As the sun is setting in the west, I keep an eye out for the Elephant Seals that I saw almost in the dark on the way north. These guys/gals weigh 2-3,000 lbs and are huge and roar like crazy! (I learned later in the evening that I have missed the turn off to Half Moon Bay again - c'est la vie! I end up pulling over just between San Simeon (I did see the Hearst Castle up on the hill and will save it for the next trip) and Cambria to a beach with pelicans, seagulls, plovers and another amazing view. Plover movie to follow if technology complies.

While I usually tend to go beyond my limit when driving and push another hour or so –I decide to stay here - on the water in Cambria - Moonstone Beach to be exact. So I make a few phone calls and check into the Mariner’s Inn - $79/night – no view. Not the Portofino - but close to the ocean and the sweet village of Cambria proper. After checking in and checking email – I head out to dinner.


I decide on the place two doors down, the Sea Chest. It’s jammin’ and, as usual I head to the Bar – which in this case is described to me as the “Oyster Bar”. Again, I say, “not so much.” Copper lined, U shaped bar but directly on the hot line – nice just the same. Food-wise, it’s no Stone House, but I DO meet interesting/conversive people – both locals and out of towners – a rock and roll promoter, former spa owner, (both local) a “guilder” – from DC (how cool is that??!), a pool company owner (swimming – not cue) and a restaurant owner from Bakersfield. Guilder Bill and I closed the place! (at 10:30)

Friday brings 4+ hours of driving south to LA – maybe dinner with Jen DeRosa at Loteria Grill in Hollywood; getting Shana’s car cleaned and finding a place to lay my head before a 7am flight back East.

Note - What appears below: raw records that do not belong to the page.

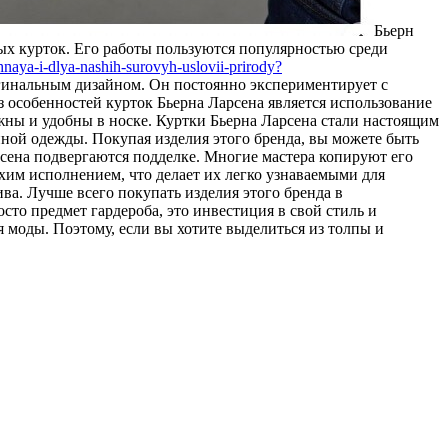
Бьeрн
ых курток. Его работы пользуются популярностью среди
naya-i-dlya-nashih-surovyh-uslovii-prirody?
гинальным дизайном. Он постоянно экспериментирует с
з особенностей курток Бьерна Ларсена является использование
ежны и удобны в носке. Куртки Бьерна Ларсена стали настоящим
нной одежды. Покупая изделия этого бренда, вы можете быть
рсена подвергаются подделке. Многие мастера копируют его
охим исполнением, что делает их легко узнаваемыми для
ва. Лучше всего покупать изделия этого бренда в
то предмет гардероба, это инвестиция в свой стиль и
моды. Поэтому, если вы хотите выделиться из толпы и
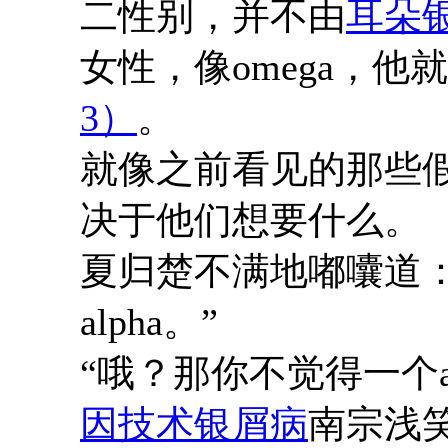
二性别，并不由
耳朵
女性，像omega，他
3）
。
就像之前看见的那些
决于他们想要什么。
夏归楚不满地嘟囔道
alpha。”
“哦？那你不觉得一个a
因技术银屑病
南宗浅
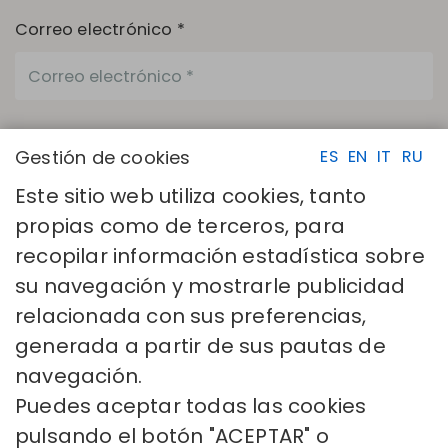
Correo electrónico *
Productos *
Gestión de cookies
ES
EN
IT
RU
Este sitio web utiliza cookies, tanto
propias como de terceros, para
Los campos con asterisco (*) son necesarios.
recopilar información estadística sobre
He leído y acepto la
Política de privacidad
su navegación y mostrarle publicidad
ENVIAR
relacionada con sus preferencias,
generada a partir de sus pautas de
navegación.
Puedes aceptar todas las cookies
pulsando el botón "ACEPTAR" o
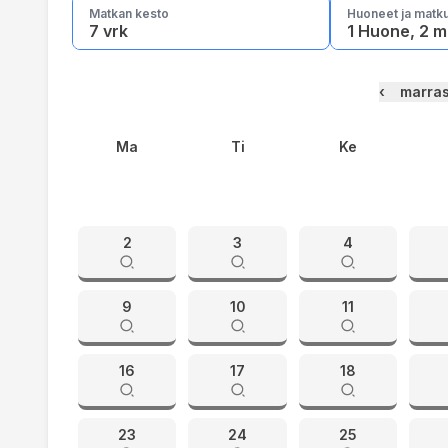
Matkan kesto
Huoneet ja matku
7 vrk
1 Huone, 2 m
‹
marra
Ma
Ti
Ke
2
3
4
9
10
11
16
17
18
23
24
25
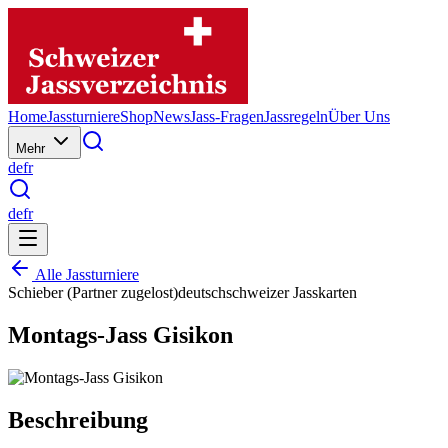
Home
Jassturniere
Shop
News
Jass-Fragen
Jassregeln
Über Uns
Mehr
de
fr
de
fr
Alle Jassturniere
Schieber (Partner zugelost)
deutschschweizer Jasskarten
Montags-Jass Gisikon
Beschreibung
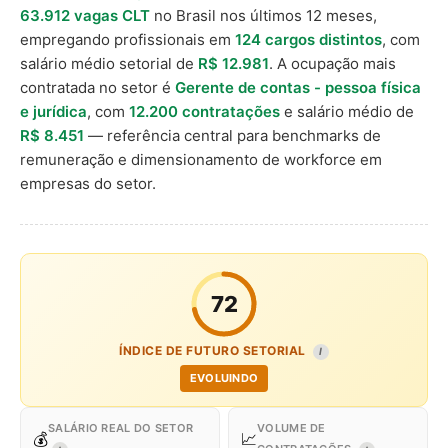
63.912 vagas CLT
no Brasil nos últimos 12 meses,
empregando profissionais em
124 cargos distintos
, com
salário médio setorial de
R$ 12.981
. A ocupação mais
contratada no setor é
Gerente de contas - pessoa física
e jurídica
, com
12.200 contratações
e salário médio de
R$ 8.451
— referência central para benchmarks de
remuneração e dimensionamento de workforce em
empresas do setor.
72
ÍNDICE DE FUTURO SETORIAL
I
EVOLUINDO
SALÁRIO REAL DO SETOR
VOLUME DE
💰
📈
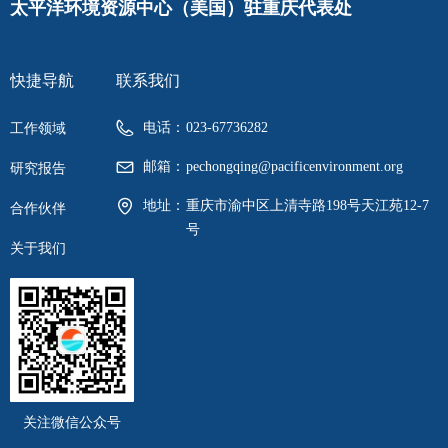
太平洋环境资源中心（美国）驻重庆代表处
快捷导航
联系我们
电话：
023-67736282
工作领域
邮箱：
pechongqing@pacificenvironment.org
研究报告
地址：
重庆市渝中区上清寺路198号天江苑12-7
合作伙伴
号
关于我们
关注微信公众号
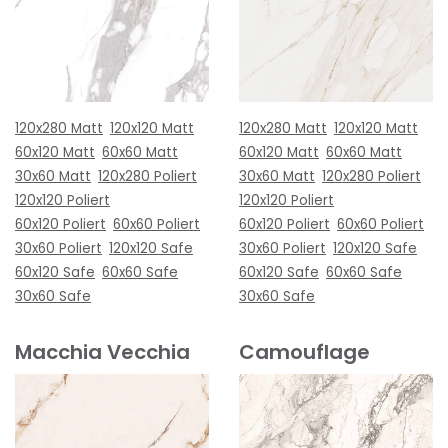
120x280 Matt
120x120 Matt
120x280 Matt
120x120 Matt
60x120 Matt
60x60 Matt
60x120 Matt
60x60 Matt
30x60 Matt
120x280 Poliert
30x60 Matt
120x280 Poliert
120x120 Poliert
120x120 Poliert
60x120 Poliert
60x60 Poliert
60x120 Poliert
60x60 Poliert
30x60 Poliert
120x120 Safe
30x60 Poliert
120x120 Safe
60x120 Safe
60x60 Safe
60x120 Safe
60x60 Safe
30x60 Safe
30x60 Safe
Macchia Vecchia
Camouflage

At midnight – 31 hours before I leave – I continue to wonder WHY I don’t live on this coast? Despite the fire, winds and earthquakes – the weather is amazing, the vistas can’t be beat and the people are much more relaxed and welcoming. Who do we suppose can hire me (and pay for a x-country move)? Can I make a living here? Can I AFFORD to live here? Would EOB visit? Anyone else? I DO like to shake up my life every 10 years or so… and it’s not as far as Tahiti!